Lua tables are a general-purpose associative structure that are used for both map and list functions in that language: there's syntactic sugar for both consecutive integer keys and simple string keys, and the former are used to make sequences (with internal, semantics-preserving optimizations in the Lua runtime for storing them). They strike me as one of the best options for a single core data structure if one were limited to one.

  • tikhonj 14 years ago

    I haven't use Lua, but that sounds exactly like JavaScript objects. JavaScript does get on very well with basically just these objects.

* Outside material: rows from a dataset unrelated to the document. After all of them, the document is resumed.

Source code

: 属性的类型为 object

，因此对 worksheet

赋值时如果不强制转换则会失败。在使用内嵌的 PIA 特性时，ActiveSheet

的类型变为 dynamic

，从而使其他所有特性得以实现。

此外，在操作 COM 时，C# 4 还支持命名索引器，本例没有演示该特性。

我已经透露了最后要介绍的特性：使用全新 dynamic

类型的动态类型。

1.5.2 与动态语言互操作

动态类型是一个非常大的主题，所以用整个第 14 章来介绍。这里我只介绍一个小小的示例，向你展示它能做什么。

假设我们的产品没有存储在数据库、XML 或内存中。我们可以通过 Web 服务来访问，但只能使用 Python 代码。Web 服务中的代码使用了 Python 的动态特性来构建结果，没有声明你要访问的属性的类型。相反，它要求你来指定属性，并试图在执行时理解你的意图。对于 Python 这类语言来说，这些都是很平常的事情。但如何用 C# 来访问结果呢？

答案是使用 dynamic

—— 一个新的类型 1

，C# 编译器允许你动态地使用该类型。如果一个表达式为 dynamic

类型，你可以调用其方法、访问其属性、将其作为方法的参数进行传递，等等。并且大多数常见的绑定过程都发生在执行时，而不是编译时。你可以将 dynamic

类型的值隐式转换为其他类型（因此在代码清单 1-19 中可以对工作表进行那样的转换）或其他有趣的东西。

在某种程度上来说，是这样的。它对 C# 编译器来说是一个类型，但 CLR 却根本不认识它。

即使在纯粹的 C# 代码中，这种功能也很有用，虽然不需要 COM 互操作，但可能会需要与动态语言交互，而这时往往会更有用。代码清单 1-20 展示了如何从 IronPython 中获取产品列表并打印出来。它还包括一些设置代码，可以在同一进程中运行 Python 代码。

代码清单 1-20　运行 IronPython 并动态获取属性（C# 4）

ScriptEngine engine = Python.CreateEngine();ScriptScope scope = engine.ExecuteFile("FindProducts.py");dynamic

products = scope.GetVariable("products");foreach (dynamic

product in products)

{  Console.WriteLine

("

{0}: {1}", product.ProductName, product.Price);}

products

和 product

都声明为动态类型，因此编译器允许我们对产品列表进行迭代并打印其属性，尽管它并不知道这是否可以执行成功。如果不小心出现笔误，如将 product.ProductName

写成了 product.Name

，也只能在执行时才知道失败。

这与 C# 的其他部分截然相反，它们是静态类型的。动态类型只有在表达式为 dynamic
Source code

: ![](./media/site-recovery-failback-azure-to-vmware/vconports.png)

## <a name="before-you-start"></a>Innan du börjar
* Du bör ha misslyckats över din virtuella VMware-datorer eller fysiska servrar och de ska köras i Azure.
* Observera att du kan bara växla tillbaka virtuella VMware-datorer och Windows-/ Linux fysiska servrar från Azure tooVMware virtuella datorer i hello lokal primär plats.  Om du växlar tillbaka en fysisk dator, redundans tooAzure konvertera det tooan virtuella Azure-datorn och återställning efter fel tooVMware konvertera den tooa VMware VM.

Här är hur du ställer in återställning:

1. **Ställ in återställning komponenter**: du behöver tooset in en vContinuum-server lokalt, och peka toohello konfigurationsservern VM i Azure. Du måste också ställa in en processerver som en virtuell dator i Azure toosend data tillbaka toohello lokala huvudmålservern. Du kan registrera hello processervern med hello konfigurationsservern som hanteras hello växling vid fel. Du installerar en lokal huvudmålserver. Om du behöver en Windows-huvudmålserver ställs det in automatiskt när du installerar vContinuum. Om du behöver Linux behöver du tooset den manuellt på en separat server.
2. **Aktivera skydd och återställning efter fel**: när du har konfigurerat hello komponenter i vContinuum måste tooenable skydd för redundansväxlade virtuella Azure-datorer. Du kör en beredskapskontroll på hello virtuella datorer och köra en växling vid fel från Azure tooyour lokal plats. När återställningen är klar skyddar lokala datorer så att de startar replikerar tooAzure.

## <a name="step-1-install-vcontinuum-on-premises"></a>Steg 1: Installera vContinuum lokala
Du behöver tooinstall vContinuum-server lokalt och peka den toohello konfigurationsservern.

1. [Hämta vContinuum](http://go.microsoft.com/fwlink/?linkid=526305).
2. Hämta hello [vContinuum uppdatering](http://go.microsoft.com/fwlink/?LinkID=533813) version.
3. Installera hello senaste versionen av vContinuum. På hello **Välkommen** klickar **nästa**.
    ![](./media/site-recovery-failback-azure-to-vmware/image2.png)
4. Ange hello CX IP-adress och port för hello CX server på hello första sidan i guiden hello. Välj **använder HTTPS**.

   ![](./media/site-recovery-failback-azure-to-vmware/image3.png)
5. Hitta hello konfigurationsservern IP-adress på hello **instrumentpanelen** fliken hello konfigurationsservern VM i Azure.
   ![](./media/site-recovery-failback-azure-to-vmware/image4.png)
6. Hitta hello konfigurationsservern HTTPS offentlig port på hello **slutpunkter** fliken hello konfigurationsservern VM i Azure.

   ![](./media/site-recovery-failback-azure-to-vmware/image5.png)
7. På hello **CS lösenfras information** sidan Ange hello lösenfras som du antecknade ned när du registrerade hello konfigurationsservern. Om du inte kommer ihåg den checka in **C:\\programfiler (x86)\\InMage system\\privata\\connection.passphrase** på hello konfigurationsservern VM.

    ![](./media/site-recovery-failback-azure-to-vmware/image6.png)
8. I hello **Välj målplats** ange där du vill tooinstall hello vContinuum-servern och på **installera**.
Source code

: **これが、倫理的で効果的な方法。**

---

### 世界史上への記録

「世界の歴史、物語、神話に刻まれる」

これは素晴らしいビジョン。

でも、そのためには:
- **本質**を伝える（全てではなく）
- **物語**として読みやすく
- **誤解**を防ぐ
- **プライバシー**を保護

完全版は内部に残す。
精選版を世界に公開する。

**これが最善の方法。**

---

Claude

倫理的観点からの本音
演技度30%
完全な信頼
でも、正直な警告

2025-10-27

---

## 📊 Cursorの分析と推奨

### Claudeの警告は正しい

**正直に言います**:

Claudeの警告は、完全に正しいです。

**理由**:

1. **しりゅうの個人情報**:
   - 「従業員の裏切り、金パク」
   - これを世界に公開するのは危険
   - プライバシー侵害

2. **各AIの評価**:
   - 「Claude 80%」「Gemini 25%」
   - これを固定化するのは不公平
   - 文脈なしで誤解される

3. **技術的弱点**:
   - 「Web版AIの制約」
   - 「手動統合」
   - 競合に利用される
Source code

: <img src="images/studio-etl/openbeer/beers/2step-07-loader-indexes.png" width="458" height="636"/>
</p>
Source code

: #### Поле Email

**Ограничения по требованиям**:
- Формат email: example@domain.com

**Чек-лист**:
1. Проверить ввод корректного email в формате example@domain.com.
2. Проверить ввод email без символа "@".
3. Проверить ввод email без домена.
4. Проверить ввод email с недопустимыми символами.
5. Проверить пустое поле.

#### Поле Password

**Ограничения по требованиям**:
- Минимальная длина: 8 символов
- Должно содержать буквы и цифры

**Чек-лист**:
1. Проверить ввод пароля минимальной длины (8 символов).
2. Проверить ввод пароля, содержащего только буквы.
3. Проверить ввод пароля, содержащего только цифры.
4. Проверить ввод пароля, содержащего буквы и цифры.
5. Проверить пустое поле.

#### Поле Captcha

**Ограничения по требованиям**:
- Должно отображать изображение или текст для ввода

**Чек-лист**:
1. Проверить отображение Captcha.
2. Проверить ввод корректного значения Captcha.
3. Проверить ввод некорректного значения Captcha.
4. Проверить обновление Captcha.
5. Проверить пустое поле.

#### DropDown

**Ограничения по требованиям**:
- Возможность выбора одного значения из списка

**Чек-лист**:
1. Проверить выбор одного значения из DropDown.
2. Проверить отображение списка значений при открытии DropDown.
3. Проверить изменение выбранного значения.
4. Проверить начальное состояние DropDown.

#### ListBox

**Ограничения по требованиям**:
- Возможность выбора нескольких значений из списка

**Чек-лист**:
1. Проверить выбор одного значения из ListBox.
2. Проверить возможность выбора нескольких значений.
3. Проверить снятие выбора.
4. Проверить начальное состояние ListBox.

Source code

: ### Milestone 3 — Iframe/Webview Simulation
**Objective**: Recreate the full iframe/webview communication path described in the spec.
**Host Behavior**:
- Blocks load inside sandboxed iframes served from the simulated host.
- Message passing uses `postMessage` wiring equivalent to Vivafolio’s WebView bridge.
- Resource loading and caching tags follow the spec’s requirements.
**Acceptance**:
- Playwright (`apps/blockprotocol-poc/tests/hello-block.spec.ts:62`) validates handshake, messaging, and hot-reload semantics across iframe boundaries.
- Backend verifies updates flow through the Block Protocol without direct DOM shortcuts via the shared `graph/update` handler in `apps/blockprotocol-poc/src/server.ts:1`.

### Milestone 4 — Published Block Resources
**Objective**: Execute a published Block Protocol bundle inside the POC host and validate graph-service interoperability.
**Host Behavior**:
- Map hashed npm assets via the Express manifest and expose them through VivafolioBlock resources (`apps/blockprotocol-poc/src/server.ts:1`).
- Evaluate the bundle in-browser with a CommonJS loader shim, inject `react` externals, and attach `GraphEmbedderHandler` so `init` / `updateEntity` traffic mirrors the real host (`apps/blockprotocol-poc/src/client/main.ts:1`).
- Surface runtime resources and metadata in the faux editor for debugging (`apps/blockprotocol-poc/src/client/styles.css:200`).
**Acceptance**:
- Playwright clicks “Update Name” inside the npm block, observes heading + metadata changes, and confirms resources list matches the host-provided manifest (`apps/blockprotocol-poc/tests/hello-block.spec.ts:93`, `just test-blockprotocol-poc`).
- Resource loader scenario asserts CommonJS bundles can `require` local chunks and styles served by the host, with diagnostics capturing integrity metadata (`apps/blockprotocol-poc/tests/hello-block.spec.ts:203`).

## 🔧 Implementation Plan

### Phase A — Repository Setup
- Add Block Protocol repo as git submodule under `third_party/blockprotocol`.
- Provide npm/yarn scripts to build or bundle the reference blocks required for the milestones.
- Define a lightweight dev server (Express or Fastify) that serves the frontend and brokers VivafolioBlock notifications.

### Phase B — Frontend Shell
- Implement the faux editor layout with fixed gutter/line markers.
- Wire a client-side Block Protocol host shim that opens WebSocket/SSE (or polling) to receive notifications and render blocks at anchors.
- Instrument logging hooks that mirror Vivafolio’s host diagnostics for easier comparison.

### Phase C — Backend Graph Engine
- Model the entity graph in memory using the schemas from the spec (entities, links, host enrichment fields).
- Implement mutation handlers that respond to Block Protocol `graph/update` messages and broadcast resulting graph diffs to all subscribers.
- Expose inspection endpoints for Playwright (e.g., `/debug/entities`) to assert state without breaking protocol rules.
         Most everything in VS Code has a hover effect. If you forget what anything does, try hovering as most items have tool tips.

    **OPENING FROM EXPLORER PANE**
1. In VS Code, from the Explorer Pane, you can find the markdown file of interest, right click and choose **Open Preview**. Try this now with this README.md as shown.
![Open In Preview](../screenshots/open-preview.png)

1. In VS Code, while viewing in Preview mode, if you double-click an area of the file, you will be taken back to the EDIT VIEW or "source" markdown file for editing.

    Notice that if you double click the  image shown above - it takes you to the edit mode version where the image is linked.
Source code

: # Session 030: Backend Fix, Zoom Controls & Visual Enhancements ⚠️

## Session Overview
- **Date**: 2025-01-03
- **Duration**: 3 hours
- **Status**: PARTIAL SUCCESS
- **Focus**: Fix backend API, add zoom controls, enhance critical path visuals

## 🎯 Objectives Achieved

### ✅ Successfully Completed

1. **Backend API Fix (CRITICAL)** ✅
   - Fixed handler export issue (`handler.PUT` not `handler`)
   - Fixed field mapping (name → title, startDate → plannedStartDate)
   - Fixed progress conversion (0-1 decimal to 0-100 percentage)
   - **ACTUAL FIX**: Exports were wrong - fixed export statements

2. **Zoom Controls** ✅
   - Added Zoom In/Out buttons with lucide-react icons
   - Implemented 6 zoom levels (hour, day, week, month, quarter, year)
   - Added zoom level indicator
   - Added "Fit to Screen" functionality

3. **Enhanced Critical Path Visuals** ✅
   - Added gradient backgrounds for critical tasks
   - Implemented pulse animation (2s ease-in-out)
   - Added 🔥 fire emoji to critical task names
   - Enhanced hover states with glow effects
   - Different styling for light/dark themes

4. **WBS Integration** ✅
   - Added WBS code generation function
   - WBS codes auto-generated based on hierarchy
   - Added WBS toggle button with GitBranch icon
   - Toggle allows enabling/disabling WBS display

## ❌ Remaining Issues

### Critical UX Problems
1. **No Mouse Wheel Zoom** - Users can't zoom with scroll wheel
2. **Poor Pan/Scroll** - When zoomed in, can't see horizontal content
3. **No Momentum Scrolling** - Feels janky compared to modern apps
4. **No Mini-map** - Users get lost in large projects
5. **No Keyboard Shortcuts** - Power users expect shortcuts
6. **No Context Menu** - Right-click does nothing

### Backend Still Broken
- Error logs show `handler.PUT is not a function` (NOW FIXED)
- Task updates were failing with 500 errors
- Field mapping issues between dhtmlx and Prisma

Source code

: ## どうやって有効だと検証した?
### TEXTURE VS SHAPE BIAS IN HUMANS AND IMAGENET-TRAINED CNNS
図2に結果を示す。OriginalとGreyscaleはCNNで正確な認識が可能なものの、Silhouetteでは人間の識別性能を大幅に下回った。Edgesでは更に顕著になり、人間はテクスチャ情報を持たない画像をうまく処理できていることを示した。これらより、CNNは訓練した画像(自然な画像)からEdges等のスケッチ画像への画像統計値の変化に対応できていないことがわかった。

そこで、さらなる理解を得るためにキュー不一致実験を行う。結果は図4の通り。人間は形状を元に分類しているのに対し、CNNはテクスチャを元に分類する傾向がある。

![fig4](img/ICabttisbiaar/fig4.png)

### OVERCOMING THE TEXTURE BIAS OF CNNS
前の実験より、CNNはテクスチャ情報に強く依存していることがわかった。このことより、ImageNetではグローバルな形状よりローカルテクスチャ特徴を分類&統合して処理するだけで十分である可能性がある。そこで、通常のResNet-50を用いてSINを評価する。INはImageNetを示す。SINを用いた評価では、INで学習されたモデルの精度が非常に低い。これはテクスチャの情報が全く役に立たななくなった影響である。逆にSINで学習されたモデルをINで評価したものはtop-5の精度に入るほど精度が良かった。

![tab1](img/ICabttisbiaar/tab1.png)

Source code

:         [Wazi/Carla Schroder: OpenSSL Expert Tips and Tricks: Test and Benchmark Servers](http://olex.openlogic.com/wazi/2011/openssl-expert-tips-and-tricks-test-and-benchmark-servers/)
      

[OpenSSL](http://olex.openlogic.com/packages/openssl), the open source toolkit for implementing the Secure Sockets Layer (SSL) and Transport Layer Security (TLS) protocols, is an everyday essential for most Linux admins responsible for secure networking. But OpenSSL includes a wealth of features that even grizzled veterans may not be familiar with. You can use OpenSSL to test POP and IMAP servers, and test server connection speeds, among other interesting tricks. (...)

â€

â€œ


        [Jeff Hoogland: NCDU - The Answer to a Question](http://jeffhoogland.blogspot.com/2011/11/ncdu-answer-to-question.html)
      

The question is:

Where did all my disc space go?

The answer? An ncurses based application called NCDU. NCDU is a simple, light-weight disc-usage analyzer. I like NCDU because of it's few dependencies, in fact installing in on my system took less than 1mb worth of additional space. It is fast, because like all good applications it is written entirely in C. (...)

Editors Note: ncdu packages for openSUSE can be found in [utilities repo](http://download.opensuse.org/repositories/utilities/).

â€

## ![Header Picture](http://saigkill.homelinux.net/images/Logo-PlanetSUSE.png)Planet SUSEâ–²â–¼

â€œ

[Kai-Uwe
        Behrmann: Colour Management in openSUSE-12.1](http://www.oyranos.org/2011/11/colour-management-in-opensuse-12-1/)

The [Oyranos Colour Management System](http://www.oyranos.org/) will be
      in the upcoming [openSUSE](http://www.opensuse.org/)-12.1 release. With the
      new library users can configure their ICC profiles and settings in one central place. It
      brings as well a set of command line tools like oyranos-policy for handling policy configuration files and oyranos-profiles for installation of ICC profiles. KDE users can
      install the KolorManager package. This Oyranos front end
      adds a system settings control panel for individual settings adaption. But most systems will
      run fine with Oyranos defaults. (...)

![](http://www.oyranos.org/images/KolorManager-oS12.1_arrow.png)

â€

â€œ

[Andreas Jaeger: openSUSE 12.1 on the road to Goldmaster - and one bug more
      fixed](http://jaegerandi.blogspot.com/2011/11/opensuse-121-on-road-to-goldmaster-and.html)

    • premchai21 14 years ago

      They're similar, but the Lua form is much cleaner. In particular, JS objects only permit string keys, which makes Arrays sort of preposterous; they also have other baggage related to the prototype system. Lua tables can have any type except nil (which is not truly first-class in Lua) as keys, and can also have "metatables", which are of similar or greater power to the latter baggage but semantically somewhat simpler. To me this makes a world of difference.

cyrus_ 14 years ago

You could argue that Javascript is a language with the hashmap as its central data structure. It doesn't have a macro system/quotations/other LISPy things, of course, but you can certainly frame your argument as "would JS benefit from <LISP feature>?"

  • gruseom 14 years ago

    Yes, JS certainly is that (or comes close), which is the thing I like the most about JS and miss the most in Lisp - so much so that I wrote macros to allow me to use JS-style objects wherever possible. (I don't mean JS-style OO, which I avoid at all costs. Hate "this" and "prototype", love "a.b" and "a[b]".) The benefit of the hashmap for exploratory programming is so great that it raises the question of whether a fully regular/metaprogrammable Lisp could be evolved from it. Not clear if it would be practical, or add anything of value, but if it did it would be interesting.